Au cours de la première série d’enquêtes, la principale préoccupation des parents (61%) concernait le retard de leurs enfants dans leur éducation, mais lors de la deuxième série, les préoccupations des parents se sont accrues à propos de la sûreté, de la sécurité et des activités des enfants. Alors que la pandémie et les ajustements initiaux à court terme s'éternisent, il n'est pas surprenant que les inquiétudes familiales évoluent également.

Graphique 6

Les parents étaient généralement désireux que les élèves reprennent leurs études en personne. Les écoles en Sierra Leone ont rouvert le 5 octobre, avant le deuxième tour de l'enquête, et 91 pour cent des parents interrogés ont indiqué qu'ils renverraient leurs enfants à l'école en personne. Il n’y avait pas non plus de différences significatives entre la probabilité des répondants pauvres et non pauvres de renvoyer leurs enfants à l’école. Alors que le pays poursuit l'apprentissage en personne, il sera essentiel de surveiller le niveau de scolarité et de remédier à toute perte d'apprentissage qui aurait pu survenir au cours de la dernière année.

Équilibrer les demandes de santé avec la reprise économique

Alors que la lutte mondiale contre le COVID-19 approche de sa deuxième année, les pays doivent continuer à équilibrer les exigences de santé publique / physique et la reprise économique.

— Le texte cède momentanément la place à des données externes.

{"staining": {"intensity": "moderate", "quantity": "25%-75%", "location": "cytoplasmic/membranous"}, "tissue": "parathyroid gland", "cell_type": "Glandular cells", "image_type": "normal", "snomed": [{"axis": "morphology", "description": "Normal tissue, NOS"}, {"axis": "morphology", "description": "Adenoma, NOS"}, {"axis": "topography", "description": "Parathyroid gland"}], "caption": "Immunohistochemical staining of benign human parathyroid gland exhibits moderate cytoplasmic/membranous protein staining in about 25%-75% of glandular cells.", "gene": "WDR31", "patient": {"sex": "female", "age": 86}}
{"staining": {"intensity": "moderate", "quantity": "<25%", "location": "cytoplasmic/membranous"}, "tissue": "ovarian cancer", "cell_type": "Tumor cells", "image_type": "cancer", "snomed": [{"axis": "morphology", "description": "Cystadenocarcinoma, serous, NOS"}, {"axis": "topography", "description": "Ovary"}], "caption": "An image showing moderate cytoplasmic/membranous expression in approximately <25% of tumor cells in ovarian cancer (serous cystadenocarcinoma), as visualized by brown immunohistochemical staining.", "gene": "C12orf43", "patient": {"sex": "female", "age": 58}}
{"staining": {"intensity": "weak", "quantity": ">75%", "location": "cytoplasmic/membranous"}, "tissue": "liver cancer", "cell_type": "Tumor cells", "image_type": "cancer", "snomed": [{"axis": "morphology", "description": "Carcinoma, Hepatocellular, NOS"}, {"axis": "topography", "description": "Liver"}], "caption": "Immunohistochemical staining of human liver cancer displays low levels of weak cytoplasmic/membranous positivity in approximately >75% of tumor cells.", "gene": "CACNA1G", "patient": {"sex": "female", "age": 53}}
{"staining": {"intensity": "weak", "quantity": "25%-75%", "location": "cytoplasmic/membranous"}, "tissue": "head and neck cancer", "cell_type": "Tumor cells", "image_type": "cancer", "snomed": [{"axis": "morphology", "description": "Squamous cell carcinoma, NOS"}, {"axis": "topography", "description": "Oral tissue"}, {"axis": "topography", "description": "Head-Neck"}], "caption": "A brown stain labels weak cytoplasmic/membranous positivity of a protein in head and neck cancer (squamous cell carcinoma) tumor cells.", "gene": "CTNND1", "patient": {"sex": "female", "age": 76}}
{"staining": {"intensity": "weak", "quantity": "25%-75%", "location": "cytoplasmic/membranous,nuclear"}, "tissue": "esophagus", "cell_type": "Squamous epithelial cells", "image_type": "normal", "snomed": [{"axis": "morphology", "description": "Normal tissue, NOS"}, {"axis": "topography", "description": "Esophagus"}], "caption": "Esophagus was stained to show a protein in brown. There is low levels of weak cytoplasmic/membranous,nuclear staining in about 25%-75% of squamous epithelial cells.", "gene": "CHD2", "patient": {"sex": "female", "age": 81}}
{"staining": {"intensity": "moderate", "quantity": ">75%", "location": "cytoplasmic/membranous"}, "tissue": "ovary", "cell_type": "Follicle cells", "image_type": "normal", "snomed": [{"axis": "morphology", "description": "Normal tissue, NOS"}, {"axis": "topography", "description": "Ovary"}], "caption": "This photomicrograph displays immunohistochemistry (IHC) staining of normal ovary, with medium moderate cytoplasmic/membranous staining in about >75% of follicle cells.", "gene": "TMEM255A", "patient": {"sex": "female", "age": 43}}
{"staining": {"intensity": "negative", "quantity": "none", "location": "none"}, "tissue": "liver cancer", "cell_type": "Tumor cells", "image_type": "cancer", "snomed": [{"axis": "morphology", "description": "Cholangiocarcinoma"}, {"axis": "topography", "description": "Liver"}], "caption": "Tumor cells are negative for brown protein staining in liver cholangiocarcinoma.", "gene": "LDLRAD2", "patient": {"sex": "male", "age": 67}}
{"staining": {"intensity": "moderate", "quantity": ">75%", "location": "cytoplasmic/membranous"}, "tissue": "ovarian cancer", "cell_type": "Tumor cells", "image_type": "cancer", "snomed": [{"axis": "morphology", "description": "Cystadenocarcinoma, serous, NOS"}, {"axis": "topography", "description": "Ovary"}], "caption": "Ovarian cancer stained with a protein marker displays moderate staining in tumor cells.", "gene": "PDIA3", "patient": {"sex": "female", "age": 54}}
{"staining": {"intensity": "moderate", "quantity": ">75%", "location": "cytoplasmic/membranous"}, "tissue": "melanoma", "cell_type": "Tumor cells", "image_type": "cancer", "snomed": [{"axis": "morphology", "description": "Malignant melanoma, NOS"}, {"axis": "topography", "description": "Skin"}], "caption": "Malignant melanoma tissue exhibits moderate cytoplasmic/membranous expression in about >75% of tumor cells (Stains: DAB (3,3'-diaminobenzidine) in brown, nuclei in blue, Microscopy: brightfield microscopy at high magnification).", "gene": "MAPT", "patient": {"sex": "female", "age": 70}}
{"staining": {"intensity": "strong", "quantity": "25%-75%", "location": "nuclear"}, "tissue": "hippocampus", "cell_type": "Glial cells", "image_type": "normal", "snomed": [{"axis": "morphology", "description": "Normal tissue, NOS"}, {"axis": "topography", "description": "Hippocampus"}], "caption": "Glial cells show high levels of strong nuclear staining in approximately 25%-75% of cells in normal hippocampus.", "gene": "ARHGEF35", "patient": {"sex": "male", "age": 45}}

Avec des campagnes de vaccination déjà en cours dans plusieurs pays du monde, la préparation du pays à la vaccination contre le virus est désormais une priorité politique urgente. Bien que l'on ne sache pas quand la Sierra Leone approuvera et obtiendra suffisamment de vaccins pour sa population, 80 pour cent des répondants à l'enquête ont indiqué qu'ils recevraient le vaccin pour se protéger contre la maladie. Sur les 20% qui déclarent ne pas se faire vacciner, plus de la moitié (54%) citent les effets secondaires potentiels comme leur principale préoccupation. Bien que l'acceptation des vaccins puisse changer au fil du temps, des interventions fondées sur le comportement des efforts de vaccination antérieurs en Sierra Leone pourraient être envisagées pour encourager les normes sociales autour de la vaccination (bien que tout message de santé publique et toute campagne d'information devraient être conçus pour refléter les réalités spécifiques au COVID-19).

Sur le plan économique, la Sierra Leone a mis en place plusieurs programmes pour aider sa population pendant la pandémie, tels que le Fonds spécial pour les activités d'urgence et de réhabilitation (un partenariat entre le Ministère de l'agriculture et la FAO) et la Commission nationale pour l'action sociale en espèces et en -les transferts de nature pour les populations vulnérables. Entre les cycles, les répondants ont signalé une augmentation de 12 points de pourcentage dans leur communauté recevant une aide en espèces du gouvernement en réponse au COVID-19, et il est important que le gouvernement continue de suivre la portée et l'impact de cette aide. En outre, il sera nécessaire de cibler davantage les programmes gouvernementaux pour remédier aux inégalités croissantes entre les groupes plus vulnérables, y compris les femmes et ceux de l'économie informelle.

Bien que la pandémie évolue rapidement et que les décideurs soient mis au défi à la fois d'anticiper et de rester agiles, il est essentiel d'informer les approches et les programmes avec des données opportunes et exploitables. Nous invitons les lecteurs à explorer les études et évaluations en cours de nombreuses interventions de ce type sur le centre de recherche RECOVR.


1. https://coronavirus.jhu.edu/region/sierra-leone
2. Ronde 1: nous avons interrogé 1 304 répondants sur une gamme de résultats en matière de santé, d'économie et d'éducation en utilisant la numérotation aléatoire, ce qui les rend statistiquement représentatifs de l'ensemble des numéros de téléphone mobile actifs détenus par des adultes en Sierra Leone. Un grand pourcentage de ces répondants sont des résidents urbains du district de la capitale, la majorité (60%) ayant terminé leurs études secondaires. Les femmes représentent 35% de l'échantillon et les travailleurs du secteur informel représentent 55% des répondants ayant un emploi (ou leur chef de ménage).
3. Pour le deuxième tour, 1 070 répondants sur 1 272 ont tenté. L'analyse de la deuxième ronde est pondérée par sexe et par région pour tenir compte de l'attrition dans le panel.